Actually, it wasn’t too bad at first. Somewhere in Google Land, you can read how a few reporters wandered to quarterback Joe Namath poolside at his Miami Beach hotel before Super Bowl III in Miami. His New York Jets of the American Football League were large underdogs to the mighty Baltimore Colts from the (say it with reverence) National. Football. League.
Anyway, Namath gave what arguably is the all-time pre-Super Bowl quote: “The Jets will win, I guarantee it.”
It immediately electrified the interest in a game that, until then, not that many people took seriously. Namath made good on his guarantee, and Super Bowl hype was born.
It took a while to develop, though.
For instance, former Dallas running back Duane Thomas had this pithy response when asked if the Super Bowl is the ultimate game.
“If it’s the ultimate, how come they’re playing it again next year?”
I remember Los Angeles Raiders defensive end Lyle Alzado recording a promo at the 1984 Tampa Media Day, telling everyone to listen to a local radio station, “…or I’ll rip your lips off.”
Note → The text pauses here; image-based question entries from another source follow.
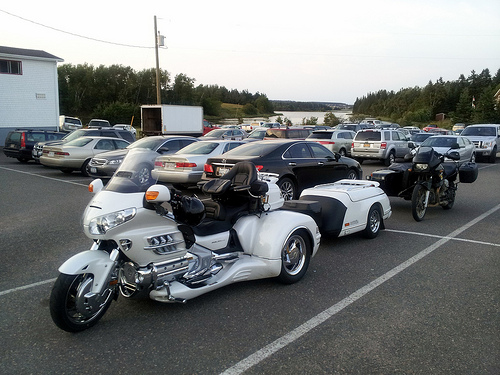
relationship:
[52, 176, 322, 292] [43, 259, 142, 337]
motorcycle has wheel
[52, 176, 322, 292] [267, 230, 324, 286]
motorcycle has rear wheel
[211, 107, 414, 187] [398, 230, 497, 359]
cars in parking lot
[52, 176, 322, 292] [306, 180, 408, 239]
motorcycle has trailer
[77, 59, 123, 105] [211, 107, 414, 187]
tree next to cars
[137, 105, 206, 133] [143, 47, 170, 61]
trailer beside telephone pole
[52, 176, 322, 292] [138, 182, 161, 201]
motorcycle has headlights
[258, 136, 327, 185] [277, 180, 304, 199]
car has wheel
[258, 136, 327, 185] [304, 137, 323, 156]
car has window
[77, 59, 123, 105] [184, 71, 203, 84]
tree has branches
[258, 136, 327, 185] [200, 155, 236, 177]
car has back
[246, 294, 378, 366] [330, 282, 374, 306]
ground has strip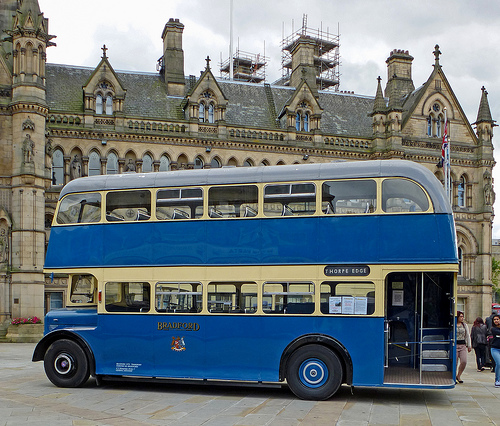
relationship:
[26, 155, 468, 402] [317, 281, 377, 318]
bus has window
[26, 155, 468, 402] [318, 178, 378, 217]
bus has window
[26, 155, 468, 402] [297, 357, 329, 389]
bus has hubcap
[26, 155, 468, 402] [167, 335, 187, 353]
bus has logo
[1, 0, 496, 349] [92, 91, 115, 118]
building has window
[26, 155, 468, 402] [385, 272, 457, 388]
bus has door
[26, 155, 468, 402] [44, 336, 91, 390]
bus has front wheel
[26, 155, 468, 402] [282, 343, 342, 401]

That was funny, but it still was possible for reporters to get the information they needed. And if they couldn’t, the NFL machine had transcripts available for just about every word that any player said.
But then, along came Downtown Julie Brown at the 1991 Super Bowl in Tampa, and it was all over. She became the story instead of those stodgy football players because, why not?
In a 2016 piece for Yahoo, columnist Dan Wetzel described Brown as the person with “small skirts and big personality each afternoon on the dance show ‘Club MTV.'”
She accepted, with glee, the assignment from the TV show “Inside Edition.” Her job: put the focus on herself.
“At the time, nobody was doing the good-time pieces,” Brown told Yahoo Sports. “It was all stats. I was like, ‘We know all that. We know they are really good.’
“I was trying to do the fun side of the Super Bowl, ‘What kind of clothes do you like to wear? What song do you listen to on your Walkman?’ because it was a Walkman back then. ‘What tricks do you play on the other guy?'”
Suddenly, discussions about blitz pickups and precise pass routes were out. Media Day was never the same because credentialed “reporters” saw an opportunity to achieve immortality.
If not immortality, they would settle for a mention on ESPN’s Sports Center.
The event got more crowded and outrageous every year, too. One year, a guy covered it dressed only in a barrel.
At the 2001 game in Tampa, someone asked Baltimore linebacker Ray Lewis, “How long have you been surrounded by thugs?”
At the 2009 Super Bowl in Tampa, a reporter asked Arizona Cardinals backup quarterback Matt Leinart, “Can I measure your bicep?”
Someone asked former New England Patriot and current Tampa Bay Buccaneer Rob Gronkowski this gem: Which was your favorite booty: J-Lo, Iggy Azalea, or Kim Kardashian?”
For the record: he said J-Lo.
That’s good information. Or, these days, it’s about as good as you’ll get at Media Day.